>>>

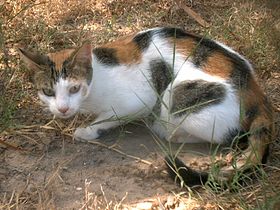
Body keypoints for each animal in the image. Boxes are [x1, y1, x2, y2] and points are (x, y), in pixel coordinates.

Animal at [19, 27, 276, 186]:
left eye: (73, 88)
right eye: (48, 92)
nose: (62, 109)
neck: (97, 77)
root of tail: (257, 93)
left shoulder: (139, 100)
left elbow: (109, 116)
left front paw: (88, 130)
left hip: (177, 95)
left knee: (226, 135)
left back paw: (170, 132)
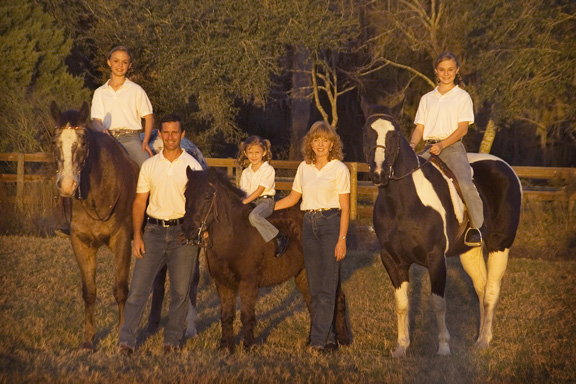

<<<

▶ [Instructions to follow] Show all lines above that contain "left".

▶ [The completed task]
left eye: (73, 88)
left shoulder: (139, 100)
left elbow: (109, 116)
left front paw: (88, 130)
left hip: (177, 95)
left knee: (226, 135)
left back paw: (170, 132)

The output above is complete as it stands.